**Problem to solve:** The expected result is every entry, retyped character for character.
** Entries shown follows **
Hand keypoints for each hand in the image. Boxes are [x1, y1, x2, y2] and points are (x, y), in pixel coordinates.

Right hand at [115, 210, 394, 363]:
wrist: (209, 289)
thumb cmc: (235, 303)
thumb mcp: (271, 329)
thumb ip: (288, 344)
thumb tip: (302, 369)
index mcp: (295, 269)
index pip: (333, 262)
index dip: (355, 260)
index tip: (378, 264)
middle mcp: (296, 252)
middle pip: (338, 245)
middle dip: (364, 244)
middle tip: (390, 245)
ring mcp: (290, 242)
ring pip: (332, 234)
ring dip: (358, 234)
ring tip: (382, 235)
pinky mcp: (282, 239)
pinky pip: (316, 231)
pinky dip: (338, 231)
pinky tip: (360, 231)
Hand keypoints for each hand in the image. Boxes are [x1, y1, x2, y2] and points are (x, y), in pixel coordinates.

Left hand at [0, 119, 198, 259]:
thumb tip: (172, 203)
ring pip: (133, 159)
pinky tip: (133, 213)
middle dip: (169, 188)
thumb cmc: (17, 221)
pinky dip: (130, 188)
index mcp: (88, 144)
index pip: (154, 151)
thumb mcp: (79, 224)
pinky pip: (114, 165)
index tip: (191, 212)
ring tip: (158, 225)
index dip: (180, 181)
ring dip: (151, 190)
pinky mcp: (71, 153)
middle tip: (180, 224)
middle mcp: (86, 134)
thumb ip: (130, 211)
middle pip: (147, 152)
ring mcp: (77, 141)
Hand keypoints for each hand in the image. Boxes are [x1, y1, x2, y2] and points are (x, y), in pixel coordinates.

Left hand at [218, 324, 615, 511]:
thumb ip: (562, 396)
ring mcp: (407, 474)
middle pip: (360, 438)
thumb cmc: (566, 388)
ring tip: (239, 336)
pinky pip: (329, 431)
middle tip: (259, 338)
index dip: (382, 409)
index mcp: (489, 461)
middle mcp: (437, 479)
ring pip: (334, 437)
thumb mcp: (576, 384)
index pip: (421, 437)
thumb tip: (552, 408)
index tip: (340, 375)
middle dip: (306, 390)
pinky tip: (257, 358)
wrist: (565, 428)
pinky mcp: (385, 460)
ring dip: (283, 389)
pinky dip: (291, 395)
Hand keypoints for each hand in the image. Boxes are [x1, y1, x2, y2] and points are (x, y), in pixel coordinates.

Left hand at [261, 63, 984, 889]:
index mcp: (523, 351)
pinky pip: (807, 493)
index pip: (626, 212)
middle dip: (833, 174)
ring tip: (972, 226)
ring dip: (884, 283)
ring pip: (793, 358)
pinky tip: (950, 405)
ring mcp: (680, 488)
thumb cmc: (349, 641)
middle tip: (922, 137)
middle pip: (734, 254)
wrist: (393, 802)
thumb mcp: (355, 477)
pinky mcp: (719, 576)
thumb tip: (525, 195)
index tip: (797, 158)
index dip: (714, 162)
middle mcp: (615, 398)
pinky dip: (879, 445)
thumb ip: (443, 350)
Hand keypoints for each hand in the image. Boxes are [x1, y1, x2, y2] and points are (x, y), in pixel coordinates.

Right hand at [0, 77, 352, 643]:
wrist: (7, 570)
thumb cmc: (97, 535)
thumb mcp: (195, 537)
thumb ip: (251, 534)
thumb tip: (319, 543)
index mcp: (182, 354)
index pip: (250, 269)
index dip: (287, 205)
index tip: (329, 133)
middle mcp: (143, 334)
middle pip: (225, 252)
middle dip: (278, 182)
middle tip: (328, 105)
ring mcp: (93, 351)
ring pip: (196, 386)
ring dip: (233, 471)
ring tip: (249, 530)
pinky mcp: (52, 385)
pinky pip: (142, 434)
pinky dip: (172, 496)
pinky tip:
** End of Entries shown **
**Written reply:**
Hand keypoints for each hand in the image. Boxes are [x1, y1, x2, y2] and points are (x, y), in pixel coordinates.

Right hand at [115, 210, 394, 363]:
wrist: (209, 289)
thumb cmc: (235, 303)
thumb mcp: (271, 329)
thumb ip: (288, 344)
thumb tip: (302, 369)
index mcp: (295, 269)
index pip: (333, 262)
index dip: (355, 260)
index tip: (378, 264)
middle mcp: (296, 252)
middle pip: (338, 245)
middle dip: (364, 244)
middle tip: (390, 245)
ring mcp: (290, 242)
ring pip: (332, 234)
ring dip: (358, 234)
ring tip: (382, 235)
pinky mcp: (282, 239)
pinky pip: (316, 231)
pinky dip: (338, 231)
pinky tip: (360, 231)
Hand keypoints for each hand in the image. Boxes are [x1, y1, x2, y2] and points are (x, y), in pixel coordinates.

Left hand at [0, 119, 198, 259]:
thumb tip: (172, 203)
ring pip: (133, 159)
pinky tip: (133, 213)
middle dip: (169, 188)
thumb cmc: (17, 221)
pinky dip: (130, 188)
index mcp: (88, 144)
index pip: (154, 151)
thumb mcp: (79, 224)
pinky pip: (114, 165)
index tip: (191, 212)
ring tip: (158, 225)
index dip: (180, 181)
ring dip: (151, 190)
pinky mcp: (71, 153)
middle tip: (180, 224)
middle mcp: (86, 134)
thumb ip: (130, 211)
middle pip: (147, 152)
ring mcp: (77, 141)
Hand keypoints for each hand in the image. Boxes are [x1, y1, x2, y2] and points are (x, y), in pixel coordinates.

Left hand at [218, 324, 615, 511]:
thumb ip: (562, 396)
ring mcp: (407, 474)
middle pip: (360, 438)
thumb cmc: (566, 388)
ring tip: (239, 336)
pinky pip: (329, 431)
middle tip: (259, 338)
index dip: (382, 409)
index mcp: (489, 461)
middle mcp: (437, 479)
ring pip: (334, 437)
thumb mcp: (576, 384)
index pip: (421, 437)
thumb tip: (552, 408)
index tip: (340, 375)
middle dip: (306, 390)
pinky tip: (257, 358)
wrist: (565, 428)
pinky mcp: (385, 460)
ring dip: (283, 389)
pinky dip: (291, 395)
Hand keypoints for each hand in the image. Boxes are [x1, y1, x2, y2] and points are (x, y), in pixel coordinates.

Left hand at [261, 63, 984, 889]:
index mcp: (523, 351)
pinky pip: (807, 493)
index pip: (626, 212)
middle dip: (833, 174)
ring tip: (972, 226)
ring dip: (884, 283)
ring pip: (793, 358)
pinky tip: (950, 405)
ring mcp: (680, 488)
thumb cmc: (349, 641)
middle tip: (922, 137)
middle pip: (734, 254)
wrist: (393, 802)
thumb mcp: (355, 477)
pinky mcp: (719, 576)
thumb tip: (525, 195)
index tip: (797, 158)
index dip: (714, 162)
middle mcp: (615, 398)
pinky dip: (879, 445)
thumb ip: (443, 350)
Hand keypoints for each hand in the image. Boxes are [x1, y1, x2, y2] and points are (x, y), in pixel coordinates.

Right hand at [0, 77, 352, 643]:
wrist: (7, 570)
thumb cmc: (97, 535)
thumb mcp: (195, 537)
thumb ip: (251, 534)
thumb tip: (319, 543)
index mcp: (182, 354)
index pip: (250, 269)
index dip: (287, 205)
index tip: (329, 133)
middle mcp: (143, 334)
middle pip: (225, 252)
middle dip: (278, 182)
middle tip: (328, 105)
ring mcp: (93, 351)
ring pip: (196, 386)
ring dip: (233, 471)
ring tip: (249, 530)
pinky mcp: (52, 385)
pinky pip: (142, 434)
pinky dip: (172, 496)
pinky tip:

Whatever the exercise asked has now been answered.